## [What you have to do]
Quote the entries below from the line with "index dip: (1169, 732)" through the line with "ring tip: (1235, 714)", both ends included, and only those lines.

## [Dataset extract]
+++

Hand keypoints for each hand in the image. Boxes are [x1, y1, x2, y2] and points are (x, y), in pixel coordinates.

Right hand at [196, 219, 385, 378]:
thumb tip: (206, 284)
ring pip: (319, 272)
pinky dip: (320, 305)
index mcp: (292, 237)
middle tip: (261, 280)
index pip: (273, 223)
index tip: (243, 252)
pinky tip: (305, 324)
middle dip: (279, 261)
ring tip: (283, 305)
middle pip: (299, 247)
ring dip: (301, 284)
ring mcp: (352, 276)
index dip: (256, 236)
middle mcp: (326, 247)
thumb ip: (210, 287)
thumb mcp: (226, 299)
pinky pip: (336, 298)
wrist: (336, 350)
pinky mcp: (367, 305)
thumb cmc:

+++

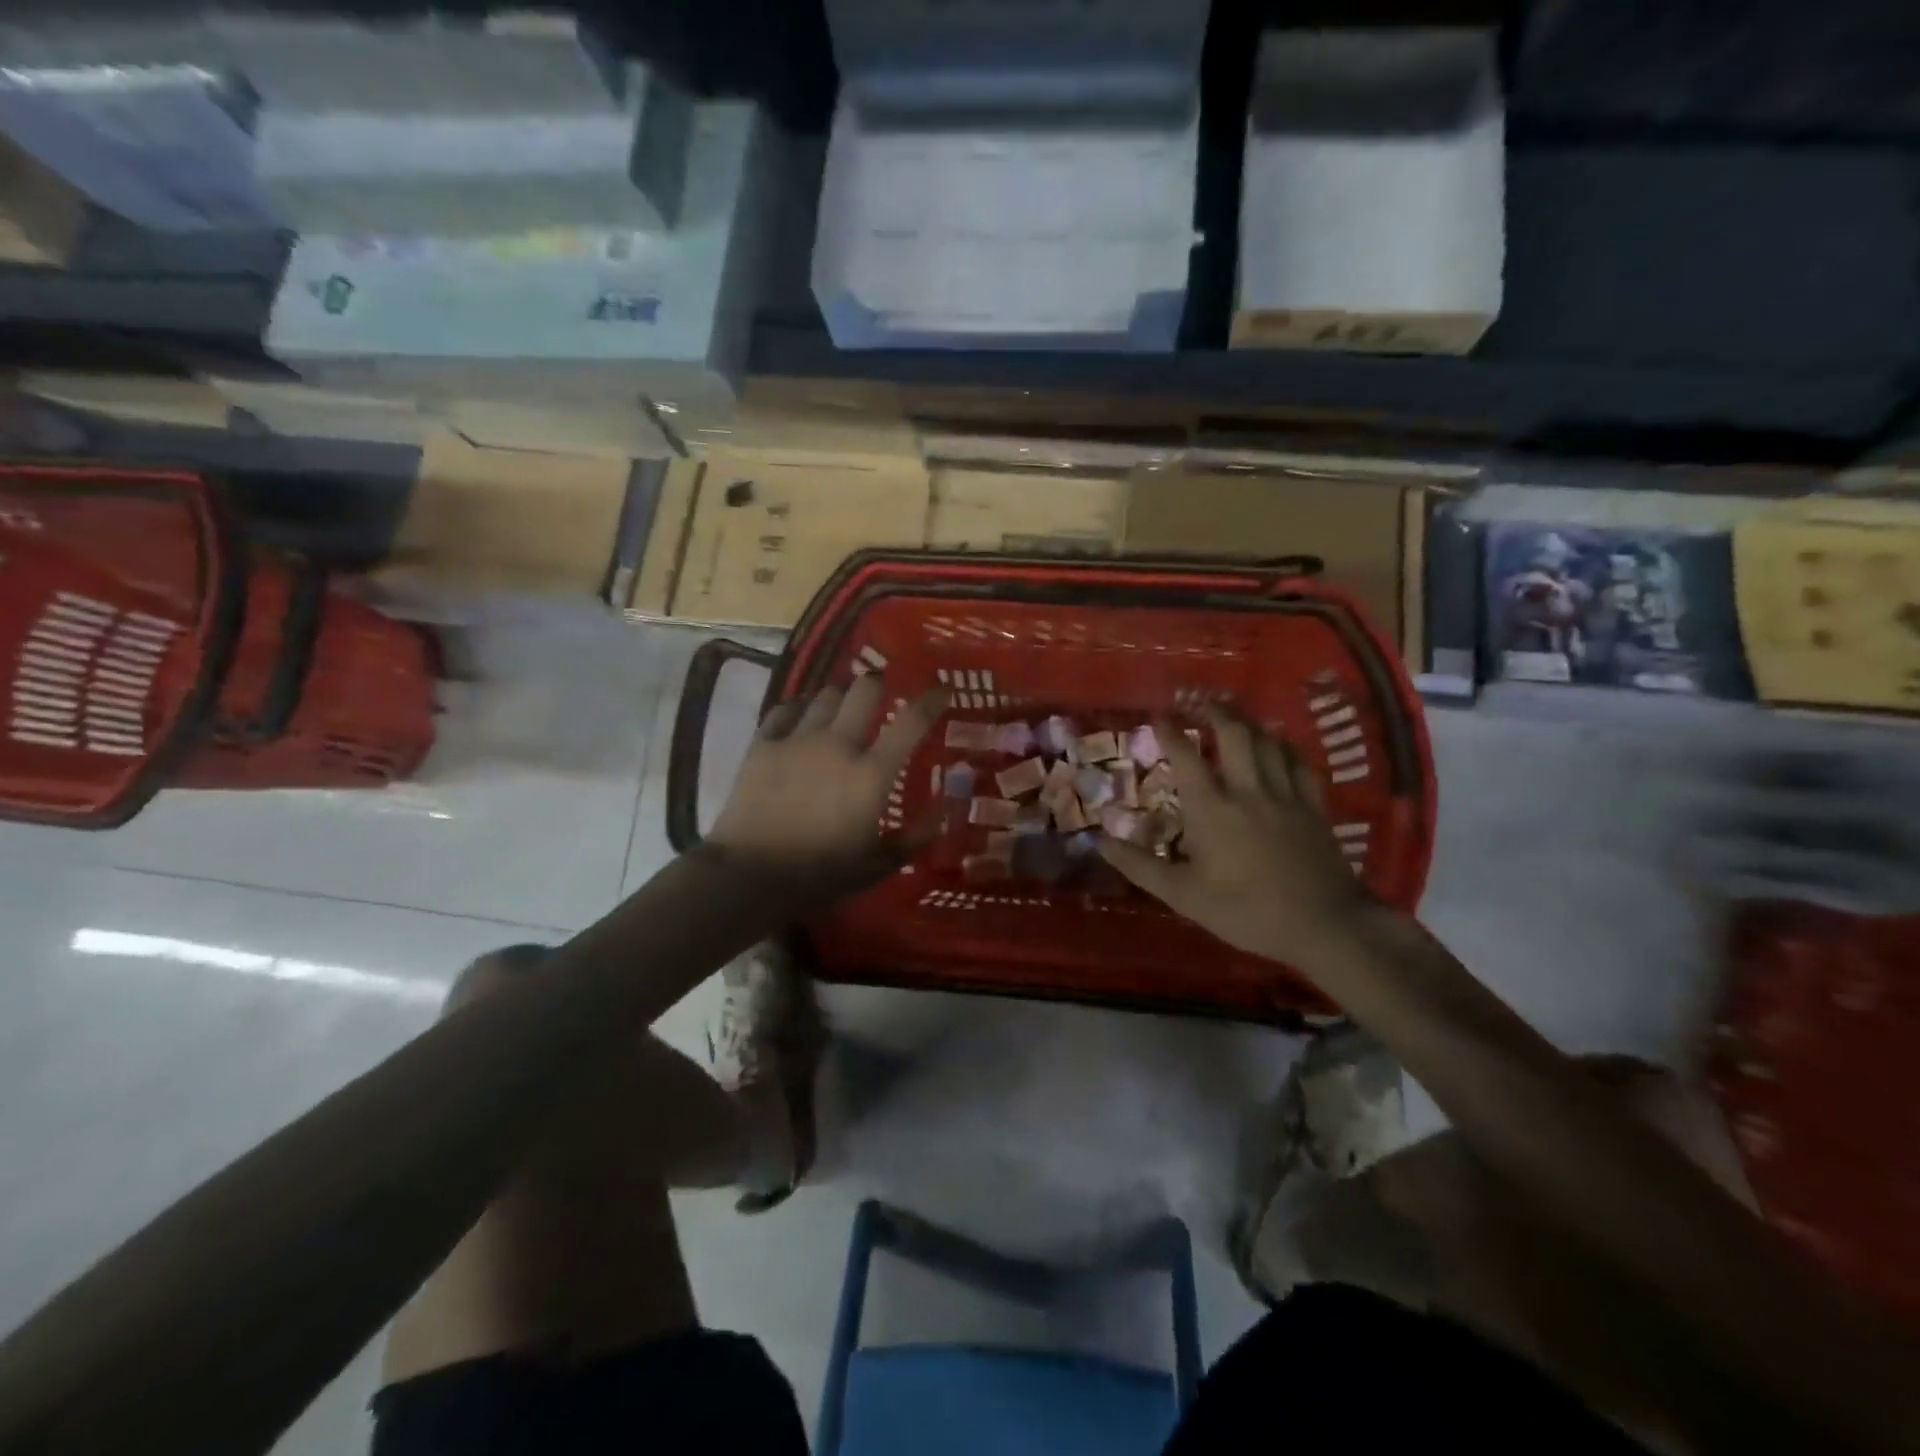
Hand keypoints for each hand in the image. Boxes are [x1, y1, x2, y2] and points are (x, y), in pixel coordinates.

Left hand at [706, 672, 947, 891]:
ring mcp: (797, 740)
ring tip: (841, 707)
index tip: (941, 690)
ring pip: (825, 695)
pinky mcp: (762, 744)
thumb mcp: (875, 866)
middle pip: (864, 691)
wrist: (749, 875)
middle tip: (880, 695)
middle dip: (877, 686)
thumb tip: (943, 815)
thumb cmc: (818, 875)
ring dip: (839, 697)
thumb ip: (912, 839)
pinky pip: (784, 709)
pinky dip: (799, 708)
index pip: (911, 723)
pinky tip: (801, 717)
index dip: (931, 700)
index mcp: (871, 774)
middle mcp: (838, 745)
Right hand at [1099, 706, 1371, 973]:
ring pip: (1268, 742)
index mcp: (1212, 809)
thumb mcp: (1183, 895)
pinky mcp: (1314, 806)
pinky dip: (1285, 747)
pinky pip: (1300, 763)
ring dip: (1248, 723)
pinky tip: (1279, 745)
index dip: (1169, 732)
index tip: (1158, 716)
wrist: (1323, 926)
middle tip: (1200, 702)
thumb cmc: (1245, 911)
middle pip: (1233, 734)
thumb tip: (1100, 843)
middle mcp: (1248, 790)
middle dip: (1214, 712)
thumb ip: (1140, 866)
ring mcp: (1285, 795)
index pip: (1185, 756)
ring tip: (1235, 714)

+++

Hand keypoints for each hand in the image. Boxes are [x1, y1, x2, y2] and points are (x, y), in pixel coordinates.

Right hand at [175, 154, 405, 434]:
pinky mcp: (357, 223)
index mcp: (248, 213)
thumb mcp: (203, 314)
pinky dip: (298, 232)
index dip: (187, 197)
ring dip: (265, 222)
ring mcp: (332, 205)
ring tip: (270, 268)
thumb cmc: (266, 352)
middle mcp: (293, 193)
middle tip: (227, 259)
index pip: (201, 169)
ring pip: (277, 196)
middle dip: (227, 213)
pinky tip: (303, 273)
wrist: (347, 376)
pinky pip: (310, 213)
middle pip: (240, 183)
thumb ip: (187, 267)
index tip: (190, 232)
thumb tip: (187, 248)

+++

## [Result for this task]
index dip: (1169, 732)
index tip: (1158, 716)
wrist: (1323, 926)
middle tip: (1200, 702)
thumb cmc: (1245, 911)
middle pip: (1233, 734)
thumb tip: (1100, 843)
middle mcp: (1248, 790)
middle dip: (1214, 712)
thumb ip: (1140, 866)
ring mcp: (1285, 795)
index pip: (1185, 756)
ring tip: (1235, 714)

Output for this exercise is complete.